Reproduce each of the following rows verbatim, character for character.
#### Task material
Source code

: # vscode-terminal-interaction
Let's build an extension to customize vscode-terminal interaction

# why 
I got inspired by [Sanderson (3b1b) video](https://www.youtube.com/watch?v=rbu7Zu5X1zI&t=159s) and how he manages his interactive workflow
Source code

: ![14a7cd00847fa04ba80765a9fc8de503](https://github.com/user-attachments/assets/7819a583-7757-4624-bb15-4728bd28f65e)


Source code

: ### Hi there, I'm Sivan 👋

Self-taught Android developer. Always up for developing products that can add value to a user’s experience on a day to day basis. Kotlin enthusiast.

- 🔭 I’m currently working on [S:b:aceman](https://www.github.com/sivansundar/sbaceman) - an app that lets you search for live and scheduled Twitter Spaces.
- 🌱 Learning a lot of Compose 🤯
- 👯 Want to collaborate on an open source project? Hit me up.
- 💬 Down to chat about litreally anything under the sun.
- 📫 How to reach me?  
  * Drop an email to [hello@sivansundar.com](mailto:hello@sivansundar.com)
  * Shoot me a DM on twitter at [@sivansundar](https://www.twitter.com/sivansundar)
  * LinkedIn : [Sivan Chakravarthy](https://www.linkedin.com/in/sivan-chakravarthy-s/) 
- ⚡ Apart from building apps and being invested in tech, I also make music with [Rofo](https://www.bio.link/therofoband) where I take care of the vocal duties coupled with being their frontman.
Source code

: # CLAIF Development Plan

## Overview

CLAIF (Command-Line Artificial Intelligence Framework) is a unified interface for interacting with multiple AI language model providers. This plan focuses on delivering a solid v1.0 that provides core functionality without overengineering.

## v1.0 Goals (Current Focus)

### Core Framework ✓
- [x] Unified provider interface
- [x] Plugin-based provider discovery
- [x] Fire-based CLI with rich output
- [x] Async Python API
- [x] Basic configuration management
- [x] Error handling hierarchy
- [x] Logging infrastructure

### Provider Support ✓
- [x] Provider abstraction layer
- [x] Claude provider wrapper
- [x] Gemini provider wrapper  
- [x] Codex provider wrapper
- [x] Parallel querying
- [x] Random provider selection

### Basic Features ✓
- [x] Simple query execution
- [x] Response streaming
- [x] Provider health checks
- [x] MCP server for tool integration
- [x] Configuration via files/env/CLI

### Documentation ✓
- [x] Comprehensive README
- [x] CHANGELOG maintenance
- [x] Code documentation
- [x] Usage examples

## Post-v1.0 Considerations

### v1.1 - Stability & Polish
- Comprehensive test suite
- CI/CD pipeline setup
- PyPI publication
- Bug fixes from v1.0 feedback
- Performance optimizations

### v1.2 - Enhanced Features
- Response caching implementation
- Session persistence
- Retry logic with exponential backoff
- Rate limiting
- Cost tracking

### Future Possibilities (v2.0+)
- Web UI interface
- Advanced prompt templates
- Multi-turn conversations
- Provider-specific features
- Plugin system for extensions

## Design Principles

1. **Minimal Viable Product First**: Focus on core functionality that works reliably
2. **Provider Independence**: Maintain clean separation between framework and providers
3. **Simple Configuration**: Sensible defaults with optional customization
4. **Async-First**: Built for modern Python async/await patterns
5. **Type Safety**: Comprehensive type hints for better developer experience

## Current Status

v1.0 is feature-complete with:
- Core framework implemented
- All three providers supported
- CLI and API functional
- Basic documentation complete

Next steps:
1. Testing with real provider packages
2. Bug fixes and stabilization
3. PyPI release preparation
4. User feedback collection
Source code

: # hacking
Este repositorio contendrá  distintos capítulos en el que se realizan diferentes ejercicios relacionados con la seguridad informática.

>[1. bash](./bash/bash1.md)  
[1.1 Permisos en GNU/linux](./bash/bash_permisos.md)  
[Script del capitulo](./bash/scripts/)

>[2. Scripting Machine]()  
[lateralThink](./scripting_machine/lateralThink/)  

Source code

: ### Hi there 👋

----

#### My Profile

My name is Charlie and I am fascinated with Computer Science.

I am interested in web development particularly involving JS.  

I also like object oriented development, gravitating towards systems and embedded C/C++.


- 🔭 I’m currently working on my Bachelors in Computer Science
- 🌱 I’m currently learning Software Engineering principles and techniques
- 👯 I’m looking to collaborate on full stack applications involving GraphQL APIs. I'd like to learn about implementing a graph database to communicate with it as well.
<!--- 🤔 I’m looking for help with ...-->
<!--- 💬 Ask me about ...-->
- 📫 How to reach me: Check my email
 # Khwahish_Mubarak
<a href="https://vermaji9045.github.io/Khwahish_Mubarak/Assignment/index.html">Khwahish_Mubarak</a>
########
## [Response for this exercise]
Source code

: # vscode-terminal-interaction
Let's build an extension to customize vscode-terminal interaction

# why 
I got inspired by [Sanderson (3b1b) video](https://www.youtube.com/watch?v=rbu7Zu5X1zI&t=159s) and how he manages his interactive workflow
Source code

: ![14a7cd00847fa04ba80765a9fc8de503](https://github.com/user-attachments/assets/7819a583-7757-4624-bb15-4728bd28f65e)


Source code

: ### Hi there, I'm Sivan 👋

Self-taught Android developer. Always up for developing products that can add value to a user’s experience on a day to day basis. Kotlin enthusiast.

- 🔭 I’m currently working on [S:b:aceman](https://www.github.com/sivansundar/sbaceman) - an app that lets you search for live and scheduled Twitter Spaces.
- 🌱 Learning a lot of Compose 🤯
- 👯 Want to collaborate on an open source project? Hit me up.
- 💬 Down to chat about litreally anything under the sun.
- 📫 How to reach me?  
  * Drop an email to [hello@sivansundar.com](mailto:hello@sivansundar.com)
  * Shoot me a DM on twitter at [@sivansundar](https://www.twitter.com/sivansundar)
  * LinkedIn : [Sivan Chakravarthy](https://www.linkedin.com/in/sivan-chakravarthy-s/) 
- ⚡ Apart from building apps and being invested in tech, I also make music with [Rofo](https://www.bio.link/therofoband) where I take care of the vocal duties coupled with being their frontman.
Source code

: # CLAIF Development Plan

## Overview

CLAIF (Command-Line Artificial Intelligence Framework) is a unified interface for interacting with multiple AI language model providers. This plan focuses on delivering a solid v1.0 that provides core functionality without overengineering.

## v1.0 Goals (Current Focus)

### Core Framework ✓
- [x] Unified provider interface
- [x] Plugin-based provider discovery
- [x] Fire-based CLI with rich output
- [x] Async Python API
- [x] Basic configuration management
- [x] Error handling hierarchy
- [x] Logging infrastructure

### Provider Support ✓
- [x] Provider abstraction layer
- [x] Claude provider wrapper
- [x] Gemini provider wrapper  
- [x] Codex provider wrapper
- [x] Parallel querying
- [x] Random provider selection

### Basic Features ✓
- [x] Simple query execution
- [x] Response streaming
- [x] Provider health checks
- [x] MCP server for tool integration
- [x] Configuration via files/env/CLI

### Documentation ✓
- [x] Comprehensive README
- [x] CHANGELOG maintenance
- [x] Code documentation
- [x] Usage examples

## Post-v1.0 Considerations

### v1.1 - Stability & Polish
- Comprehensive test suite
- CI/CD pipeline setup
- PyPI publication
- Bug fixes from v1.0 feedback
- Performance optimizations

### v1.2 - Enhanced Features
- Response caching implementation
- Session persistence
- Retry logic with exponential backoff
- Rate limiting
- Cost tracking

### Future Possibilities (v2.0+)
- Web UI interface
- Advanced prompt templates
- Multi-turn conversations
- Provider-specific features
- Plugin system for extensions

## Design Principles

1. **Minimal Viable Product First**: Focus on core functionality that works reliably
2. **Provider Independence**: Maintain clean separation between framework and providers
3. **Simple Configuration**: Sensible defaults with optional customization
4. **Async-First**: Built for modern Python async/await patterns
5. **Type Safety**: Comprehensive type hints for better developer experience

## Current Status

v1.0 is feature-complete with:
- Core framework implemented
- All three providers supported
- CLI and API functional
- Basic documentation complete

Next steps:
1. Testing with real provider packages
2. Bug fixes and stabilization
3. PyPI release preparation
4. User feedback collection
Source code

: # hacking
Este repositorio contendrá  distintos capítulos en el que se realizan diferentes ejercicios relacionados con la seguridad informática.

>[1. bash](./bash/bash1.md)  
[1.1 Permisos en GNU/linux](./bash/bash_permisos.md)  
[Script del capitulo](./bash/scripts/)

>[2. Scripting Machine]()  
[lateralThink](./scripting_machine/lateralThink/)  

Source code

: ### Hi there 👋

----

#### My Profile

My name is Charlie and I am fascinated with Computer Science.

I am interested in web development particularly involving JS.  

I also like object oriented development, gravitating towards systems and embedded C/C++.


- 🔭 I’m currently working on my Bachelors in Computer Science
- 🌱 I’m currently learning Software Engineering principles and techniques
- 👯 I’m looking to collaborate on full stack applications involving GraphQL APIs. I'd like to learn about implementing a graph database to communicate with it as well.
<!--- 🤔 I’m looking for help with ...-->
<!--- 💬 Ask me about ...-->
- 📫 How to reach me: Check my email
 # Khwahish_Mubarak
<a href="https://vermaji9045.github.io/Khwahish_Mubarak/Assignment/index.html">Khwahish_Mubarak</a>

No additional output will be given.